About Bents Park
Situated on the seafront at South Shields, this open grassy park is the venue for a wide range of events including the South Tyneside Festival Sunday Concerts, the Summer Parade, Proper Food and Drink Festival and many more.
When the park isn't in use for events it is a perfect spot for a picnic, informal games or a gentle stroll.
This park is registered under the Historic Buildings and Ancient Monuments Act 1953 within the Register of Historic Parks and Gardens by English Heritage for its special historic interest.
Along with North and South Marine Parks it is a chain of 3 municipal seaside parks developed from the 1870s and into the early 20th Century on reclaimed land.
In 1855, the Health Committee of South Shields Corporation was instructed to obtain a site for recreation within the borough.

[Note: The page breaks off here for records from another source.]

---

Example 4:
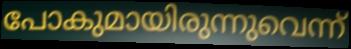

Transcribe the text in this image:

പോകുമായിരുന്നുവെന്ന്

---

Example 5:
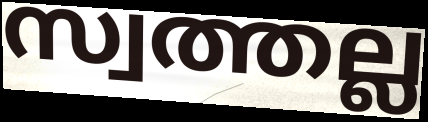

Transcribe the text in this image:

സ്വത്തല്ലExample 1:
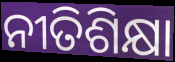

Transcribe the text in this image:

ନୀତିଶିକ୍ଷା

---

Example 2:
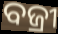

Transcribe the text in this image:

ବଜ୍ରୀ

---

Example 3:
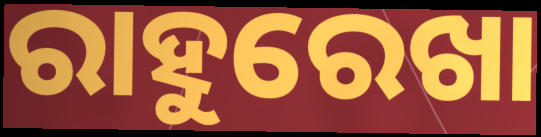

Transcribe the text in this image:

ରାହୁରେଖା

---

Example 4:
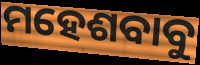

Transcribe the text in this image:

ମହେଶବାବୁ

They reported that they saw no need as the Bents, an extensive sea-dune system, and the sea beach were readily available to the public.

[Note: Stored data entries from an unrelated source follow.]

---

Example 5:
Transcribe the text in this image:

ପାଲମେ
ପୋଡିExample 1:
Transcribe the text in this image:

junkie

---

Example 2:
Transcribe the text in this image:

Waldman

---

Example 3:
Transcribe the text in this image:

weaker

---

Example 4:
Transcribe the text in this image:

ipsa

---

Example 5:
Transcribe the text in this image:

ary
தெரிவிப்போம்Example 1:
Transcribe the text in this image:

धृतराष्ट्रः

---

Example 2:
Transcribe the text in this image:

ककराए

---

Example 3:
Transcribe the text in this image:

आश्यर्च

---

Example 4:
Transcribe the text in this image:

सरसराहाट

By the 1890s living conditions in the borough had worsened due to the town's industrial expansion. The sea-dune system along the sea shore gave concern.

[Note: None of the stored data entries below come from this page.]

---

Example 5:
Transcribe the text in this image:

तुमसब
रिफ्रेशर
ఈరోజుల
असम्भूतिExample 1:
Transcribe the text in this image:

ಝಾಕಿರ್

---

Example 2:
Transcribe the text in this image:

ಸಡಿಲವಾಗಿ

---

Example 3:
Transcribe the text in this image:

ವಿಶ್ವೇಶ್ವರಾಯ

In 1896, the Corporation passed a Town Improvement Bill to extend their powers to take over, control and develop the sands and foreshore for recreation and bathing, and prevent further abuse and exploitation.
In return for various concessions allowing them to construct and extend their mineral railways within the borough, the Harton Coal Company surrendered their leasehold to 25 hectars of the foreshore between the South Marine and the Trow Rocks.
The Ecclesiastical Commissioners, who owned the freehold of this area, invested the freehold in the Corporation.
This was on the condition that the northernmost 12 hectars, which were covered with old ballast hills and refuse from the glass works, was levelled, laid down to grass and developed as a recreation ground.
Bents Park was laid out in 1901 under a contract costing £23,000.